House Judiciary II meets to consider, among others, House Bill 742, Prohibit Beach Plan Surplus Distribution.
Sponsored by Rep. Tim Spear (D-Washington), the bill would require that any surplus in the beach plan insurance fund must go to purchase insurance on insurance (also known as re-insurance) instead of those surplus funds being distributed amoung member companies. Legal counsel from the Commissioner of Insurance spoke and said Wayne Goodwin is against this, as is the insurance industry. Want to find a long term large picture solution, this won’t do it. Surplus is part of the solution but should be considered as the whole in order to address the very serious problems with the beach plan. Lobbyists for NC Insurance Federation looking for refinement of a study commission finding with comprehensive new plan for beach insurance, two lawsuits are in Court of Appeals.

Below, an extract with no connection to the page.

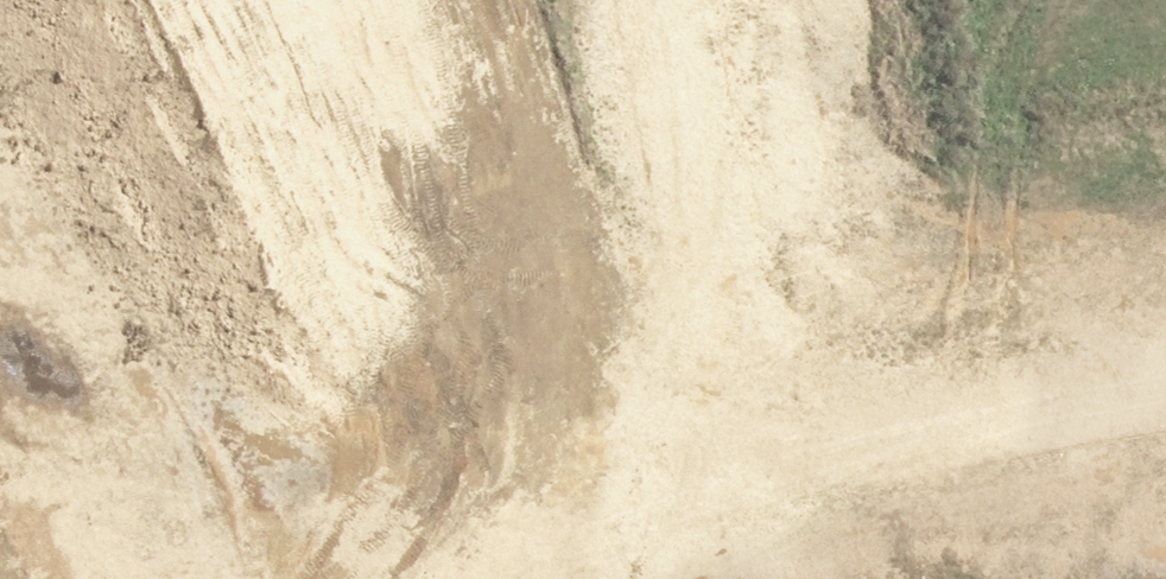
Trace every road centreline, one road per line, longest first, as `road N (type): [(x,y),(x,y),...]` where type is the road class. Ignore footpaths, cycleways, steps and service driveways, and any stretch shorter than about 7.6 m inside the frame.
road 1 (residential): [(414,578),(771,392)]
road 2 (residential): [(771,392),(1165,316)]
road 3 (residential): [(703,0),(771,392)]
road 4 (residential): [(0,294),(144,578)]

Retain the surplus is included in all plans but there is $85 Billion in potential exposure with only $700 to $1.1 billion in the plan surplus – this clips one wire and could set off the timebomb. Independent Insurance Association doesn’t like it for IRS could come in and take some of the money in the surplus as has happened in other states. Everyone (except Rep. Spear, it appears) argues that the only answer is a comprehensive reform bill. This bill is crossover sensitive and if this provision is not included in a comprehensive plan, the issue could not be raised again until 2011. Reportedly, the comprehensive bill, which is not crossover sensitive, is still being drafted and is incomplete at this time.
House Bill 742 fails by a voice vote.